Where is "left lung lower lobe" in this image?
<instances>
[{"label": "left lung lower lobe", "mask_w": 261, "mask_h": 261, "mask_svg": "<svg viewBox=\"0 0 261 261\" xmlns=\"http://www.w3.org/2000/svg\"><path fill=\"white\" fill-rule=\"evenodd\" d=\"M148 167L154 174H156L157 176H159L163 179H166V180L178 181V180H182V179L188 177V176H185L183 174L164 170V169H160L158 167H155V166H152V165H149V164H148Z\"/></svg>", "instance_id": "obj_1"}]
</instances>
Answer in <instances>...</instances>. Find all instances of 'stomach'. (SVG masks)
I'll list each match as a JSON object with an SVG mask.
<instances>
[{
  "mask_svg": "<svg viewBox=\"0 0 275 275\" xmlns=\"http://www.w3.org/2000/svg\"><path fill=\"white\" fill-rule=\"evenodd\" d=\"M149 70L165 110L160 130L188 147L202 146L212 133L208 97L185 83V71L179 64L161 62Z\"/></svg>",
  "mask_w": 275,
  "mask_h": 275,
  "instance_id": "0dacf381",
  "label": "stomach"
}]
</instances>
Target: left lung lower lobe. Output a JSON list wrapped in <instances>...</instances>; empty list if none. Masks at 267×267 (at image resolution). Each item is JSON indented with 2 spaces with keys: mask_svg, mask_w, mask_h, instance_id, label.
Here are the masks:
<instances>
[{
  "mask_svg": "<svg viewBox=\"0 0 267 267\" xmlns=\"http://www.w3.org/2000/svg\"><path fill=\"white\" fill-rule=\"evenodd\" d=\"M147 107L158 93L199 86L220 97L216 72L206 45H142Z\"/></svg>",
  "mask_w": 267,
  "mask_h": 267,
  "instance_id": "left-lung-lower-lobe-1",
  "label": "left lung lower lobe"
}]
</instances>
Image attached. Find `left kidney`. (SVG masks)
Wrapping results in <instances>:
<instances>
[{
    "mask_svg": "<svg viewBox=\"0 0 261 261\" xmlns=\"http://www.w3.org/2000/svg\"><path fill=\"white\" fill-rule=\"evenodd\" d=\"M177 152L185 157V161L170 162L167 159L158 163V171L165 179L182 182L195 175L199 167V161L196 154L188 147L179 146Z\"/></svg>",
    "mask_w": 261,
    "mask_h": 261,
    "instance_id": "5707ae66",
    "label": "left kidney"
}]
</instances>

#####

* What is asked *
Reproduce all of the records above word for word, with nothing added, dropped, or changed.

* Answer to the task *
Where is "left lung lower lobe" in this image?
<instances>
[{"label": "left lung lower lobe", "mask_w": 261, "mask_h": 261, "mask_svg": "<svg viewBox=\"0 0 261 261\" xmlns=\"http://www.w3.org/2000/svg\"><path fill=\"white\" fill-rule=\"evenodd\" d=\"M148 167L154 174H156L157 176H159L163 179H166V180L178 181V180H182V179L188 177V176H185L183 174L164 170V169H160L158 167H155V166H152V165H149V164H148Z\"/></svg>", "instance_id": "obj_1"}]
</instances>
Answer in <instances>...</instances>. Find all instances of 'stomach'. (SVG masks)
I'll list each match as a JSON object with an SVG mask.
<instances>
[{
  "mask_svg": "<svg viewBox=\"0 0 275 275\" xmlns=\"http://www.w3.org/2000/svg\"><path fill=\"white\" fill-rule=\"evenodd\" d=\"M149 70L165 110L160 130L188 147L202 146L212 133L208 97L185 83V71L179 64L161 62Z\"/></svg>",
  "mask_w": 275,
  "mask_h": 275,
  "instance_id": "0dacf381",
  "label": "stomach"
}]
</instances>
Target: left lung lower lobe. Output a JSON list wrapped in <instances>...</instances>; empty list if none. Masks at 267×267 (at image resolution). Each item is JSON indented with 2 spaces with keys: mask_svg, mask_w, mask_h, instance_id, label.
Here are the masks:
<instances>
[{
  "mask_svg": "<svg viewBox=\"0 0 267 267\" xmlns=\"http://www.w3.org/2000/svg\"><path fill=\"white\" fill-rule=\"evenodd\" d=\"M147 107L158 93L199 86L220 97L216 72L206 45H142Z\"/></svg>",
  "mask_w": 267,
  "mask_h": 267,
  "instance_id": "left-lung-lower-lobe-1",
  "label": "left lung lower lobe"
}]
</instances>
Image attached. Find `left kidney`. (SVG masks)
Wrapping results in <instances>:
<instances>
[{
    "mask_svg": "<svg viewBox=\"0 0 261 261\" xmlns=\"http://www.w3.org/2000/svg\"><path fill=\"white\" fill-rule=\"evenodd\" d=\"M177 152L185 157V161L170 162L167 159L158 163V171L165 179L182 182L195 175L199 167V161L196 154L188 147L179 146Z\"/></svg>",
    "mask_w": 261,
    "mask_h": 261,
    "instance_id": "5707ae66",
    "label": "left kidney"
}]
</instances>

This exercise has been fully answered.